MATERIAL FOR THIS EXERCISE ▸
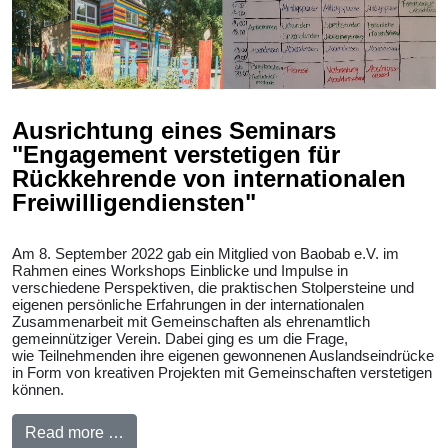
Ausrichtung eines Seminars
"Engagement verstetigen für
Rückkehrende von internationalen
Freiwilligendiensten"
Am 8. September 2022 gab ein Mitglied von Baobab e.V. im
Rahmen eines Workshops Einblicke und Impulse in
verschiedene Perspektiven, die praktischen Stolpersteine und
eigenen persönliche Erfahrungen in der internationalen
Zusammenarbeit mit Gemeinschaften als ehrenamtlich
gemeinnütziger Verein. Dabei ging es um die Frage,
wie Teilnehmenden ihre eigenen gewonnenen Auslandseindrücke
in Form von kreativen Projekten mit Gemeinschaften verstetigen
können.
Read more …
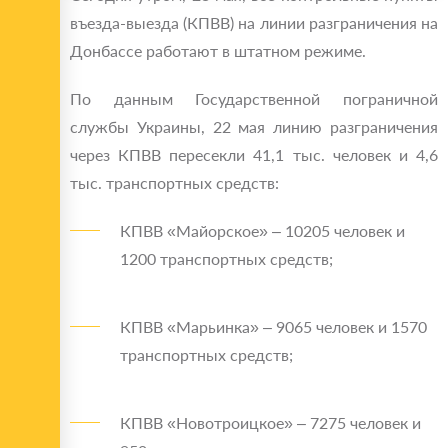
въезда-выезда (КПВВ) на линии разграничения на
Донбассе работают в штатном режиме.
По данным Государственной пограничной
службы Украины, 22 мая линию разграничения
через КПВВ пересекли 41,1 тыс. человек и 4,6
тыс. транспортных средств:
КПВВ «Майорское» – 10205 человек и
1200 транспортных средств;
КПВВ «Марьинка» – 9065 человек и 1570
транспортных средств;
КПВВ «Новотроицкое» – 7275 человек и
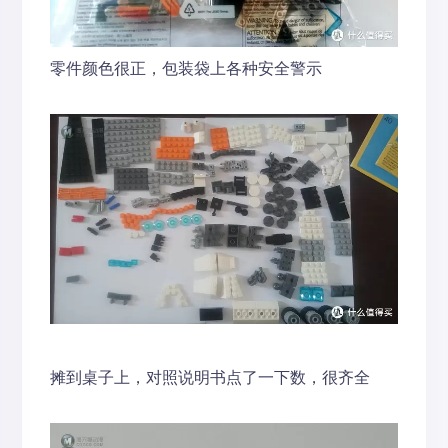
零件颜色很正，包装袋上各种安全警示
摊到桌子上，对照说明书点了一下数，很齐全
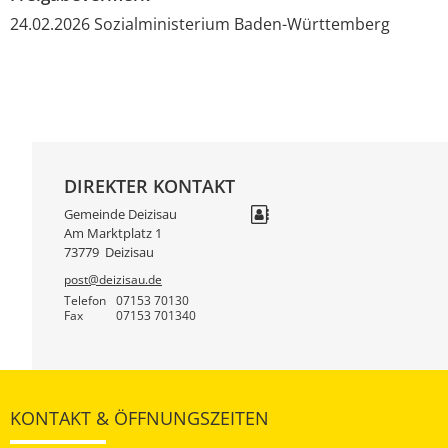
24.02.2026 Sozialministerium Baden-Württemberg
DIREKTER KONTAKT
Gemeinde Deizisau
Am Marktplatz 1
73779
Deizisau
post@deizisau.de
Telefon
07153 70130
Fax
07153 701340
KONTAKT & ÖFFNUNGSZEITEN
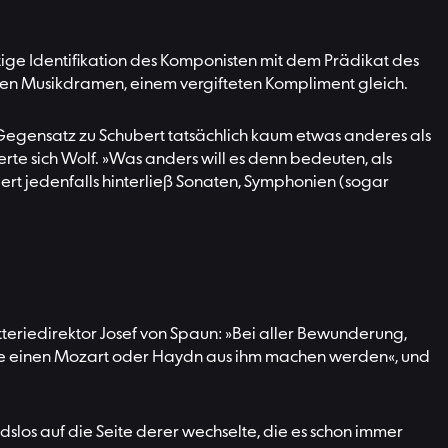
tige Identifikation des Komponisten mit dem Prädikat des
hen Musikdramen, einem vergifteten Kompliment gleich.
Gegensatz zu Schubert tatsächlich kaum etwas anderes als
rte sich Wolf. »Was anders will es denn bedeuten, als
ert jedenfalls hinterließ Sonaten, Symphonien (sogar
teriedirektor Josef von Spaun: »Bei aller Bewunderung,
n nie einen Mozart oder Haydn aus ihm machen werden«, und
slos auf die Seite derer wechselte, die es schon immer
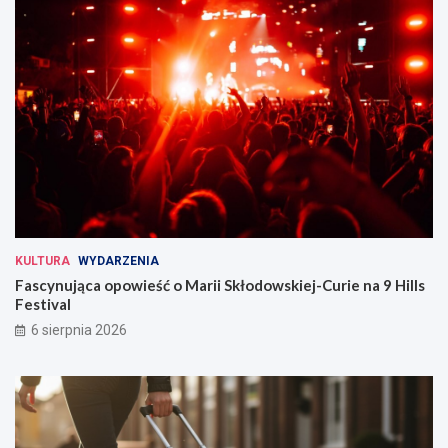
KULTURA
WYDARZENIA
Fascynująca opowieść o Marii Skłodowskiej-Curie na 9 Hills
Festival
6 sierpnia 2026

YOUR TASK ▸ Scan the material for lines with the word "разграничения", and copy each line you find.

EXERCISE RESPONSE ▸
въезда-выезда (КПВВ) на линии разграничения на
службы Украины, 22 мая линию разграничения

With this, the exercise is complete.